▶ TRY IT:
Would you set down the whole listing again exactly as it appears?

━━━━━━━━━━━━━━━━

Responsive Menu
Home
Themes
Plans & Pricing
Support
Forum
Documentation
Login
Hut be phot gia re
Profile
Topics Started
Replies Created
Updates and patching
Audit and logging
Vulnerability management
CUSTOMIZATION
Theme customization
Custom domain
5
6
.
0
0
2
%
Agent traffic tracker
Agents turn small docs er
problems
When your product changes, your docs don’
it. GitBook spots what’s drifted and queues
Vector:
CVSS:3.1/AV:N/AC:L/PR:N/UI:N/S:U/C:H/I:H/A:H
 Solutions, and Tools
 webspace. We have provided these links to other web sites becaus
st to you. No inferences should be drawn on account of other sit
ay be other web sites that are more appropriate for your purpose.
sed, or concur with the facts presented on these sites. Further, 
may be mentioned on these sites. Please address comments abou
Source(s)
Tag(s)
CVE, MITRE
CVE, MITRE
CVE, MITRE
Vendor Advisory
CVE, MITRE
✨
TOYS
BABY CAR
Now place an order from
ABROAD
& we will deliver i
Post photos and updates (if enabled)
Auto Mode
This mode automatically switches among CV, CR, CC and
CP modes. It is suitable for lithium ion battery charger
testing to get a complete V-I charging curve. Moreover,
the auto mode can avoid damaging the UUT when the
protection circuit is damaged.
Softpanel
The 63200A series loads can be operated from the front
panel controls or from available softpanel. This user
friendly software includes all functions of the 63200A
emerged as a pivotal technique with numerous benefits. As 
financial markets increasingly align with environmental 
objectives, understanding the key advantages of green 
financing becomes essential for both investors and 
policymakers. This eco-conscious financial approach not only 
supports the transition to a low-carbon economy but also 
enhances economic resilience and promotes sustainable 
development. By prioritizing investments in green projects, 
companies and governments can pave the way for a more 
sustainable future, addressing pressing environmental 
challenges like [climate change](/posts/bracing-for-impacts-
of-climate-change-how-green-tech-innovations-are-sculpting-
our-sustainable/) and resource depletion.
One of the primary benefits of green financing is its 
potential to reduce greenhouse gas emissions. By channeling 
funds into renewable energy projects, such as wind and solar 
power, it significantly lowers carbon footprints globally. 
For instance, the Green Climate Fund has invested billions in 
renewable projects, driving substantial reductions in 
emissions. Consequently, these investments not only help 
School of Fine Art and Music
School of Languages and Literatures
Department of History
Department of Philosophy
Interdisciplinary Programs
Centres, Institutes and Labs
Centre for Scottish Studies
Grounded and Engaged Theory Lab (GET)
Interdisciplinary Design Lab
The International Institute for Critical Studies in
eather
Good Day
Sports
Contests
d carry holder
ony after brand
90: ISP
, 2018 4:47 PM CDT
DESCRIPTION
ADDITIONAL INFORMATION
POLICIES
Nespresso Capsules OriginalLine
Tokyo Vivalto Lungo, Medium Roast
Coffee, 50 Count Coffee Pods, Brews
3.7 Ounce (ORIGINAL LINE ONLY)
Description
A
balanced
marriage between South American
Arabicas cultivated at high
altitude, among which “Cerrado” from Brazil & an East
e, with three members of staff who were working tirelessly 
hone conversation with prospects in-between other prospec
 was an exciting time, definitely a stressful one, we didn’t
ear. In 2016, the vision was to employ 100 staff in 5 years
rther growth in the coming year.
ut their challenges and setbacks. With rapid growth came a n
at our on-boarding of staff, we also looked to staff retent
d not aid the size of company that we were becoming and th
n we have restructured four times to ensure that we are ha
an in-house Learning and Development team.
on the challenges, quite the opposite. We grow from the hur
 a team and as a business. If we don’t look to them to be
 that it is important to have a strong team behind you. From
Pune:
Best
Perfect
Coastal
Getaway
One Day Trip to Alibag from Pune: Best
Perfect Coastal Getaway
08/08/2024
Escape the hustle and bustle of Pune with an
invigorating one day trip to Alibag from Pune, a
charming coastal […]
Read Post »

━━━━━━━━━━━━━━━━

▶ RESULT OF THE TASK:
Responsive Menu
Home
Themes
Plans & Pricing
Support
Forum
Documentation
Login
Hut be phot gia re
Profile
Topics Started
Replies Created
Updates and patching
Audit and logging
Vulnerability management
CUSTOMIZATION
Theme customization
Custom domain
5
6
.
0
0
2
%
Agent traffic tracker
Agents turn small docs er
problems
When your product changes, your docs don’
it. GitBook spots what’s drifted and queues
Vector:
CVSS:3.1/AV:N/AC:L/PR:N/UI:N/S:U/C:H/I:H/A:H
 Solutions, and Tools
 webspace. We have provided these links to other web sites becaus
st to you. No inferences should be drawn on account of other sit
ay be other web sites that are more appropriate for your purpose.
sed, or concur with the facts presented on these sites. Further, 
may be mentioned on these sites. Please address comments abou
Source(s)
Tag(s)
CVE, MITRE
CVE, MITRE
CVE, MITRE
Vendor Advisory
CVE, MITRE
✨
TOYS
BABY CAR
Now place an order from
ABROAD
& we will deliver i
Post photos and updates (if enabled)
Auto Mode
This mode automatically switches among CV, CR, CC and
CP modes. It is suitable for lithium ion battery charger
testing to get a complete V-I charging curve. Moreover,
the auto mode can avoid damaging the UUT when the
protection circuit is damaged.
Softpanel
The 63200A series loads can be operated from the front
panel controls or from available softpanel. This user
friendly software includes all functions of the 63200A
emerged as a pivotal technique with numerous benefits. As 
financial markets increasingly align with environmental 
objectives, understanding the key advantages of green 
financing becomes essential for both investors and 
policymakers. This eco-conscious financial approach not only 
supports the transition to a low-carbon economy but also 
enhances economic resilience and promotes sustainable 
development. By prioritizing investments in green projects, 
companies and governments can pave the way for a more 
sustainable future, addressing pressing environmental 
challenges like [climate change](/posts/bracing-for-impacts-
of-climate-change-how-green-tech-innovations-are-sculpting-
our-sustainable/) and resource depletion.
One of the primary benefits of green financing is its 
potential to reduce greenhouse gas emissions. By channeling 
funds into renewable energy projects, such as wind and solar 
power, it significantly lowers carbon footprints globally. 
For instance, the Green Climate Fund has invested billions in 
renewable projects, driving substantial reductions in 
emissions. Consequently, these investments not only help 
School of Fine Art and Music
School of Languages and Literatures
Department of History
Department of Philosophy
Interdisciplinary Programs
Centres, Institutes and Labs
Centre for Scottish Studies
Grounded and Engaged Theory Lab (GET)
Interdisciplinary Design Lab
The International Institute for Critical Studies in
eather
Good Day
Sports
Contests
d carry holder
ony after brand
90: ISP
, 2018 4:47 PM CDT
DESCRIPTION
ADDITIONAL INFORMATION
POLICIES
Nespresso Capsules OriginalLine
Tokyo Vivalto Lungo, Medium Roast
Coffee, 50 Count Coffee Pods, Brews
3.7 Ounce (ORIGINAL LINE ONLY)
Description
A
balanced
marriage between South American
Arabicas cultivated at high
altitude, among which “Cerrado” from Brazil & an East
e, with three members of staff who were working tirelessly 
hone conversation with prospects in-between other prospec
 was an exciting time, definitely a stressful one, we didn’t
ear. In 2016, the vision was to employ 100 staff in 5 years
rther growth in the coming year.
ut their challenges and setbacks. With rapid growth came a n
at our on-boarding of staff, we also looked to staff retent
d not aid the size of company that we were becoming and th
n we have restructured four times to ensure that we are ha
an in-house Learning and Development team.
on the challenges, quite the opposite. We grow from the hur
 a team and as a business. If we don’t look to them to be
 that it is important to have a strong team behind you. From
Pune:
Best
Perfect
Coastal
Getaway
One Day Trip to Alibag from Pune: Best
Perfect Coastal Getaway
08/08/2024
Escape the hustle and bustle of Pune with an
invigorating one day trip to Alibag from Pune, a
charming coastal […]
Read Post »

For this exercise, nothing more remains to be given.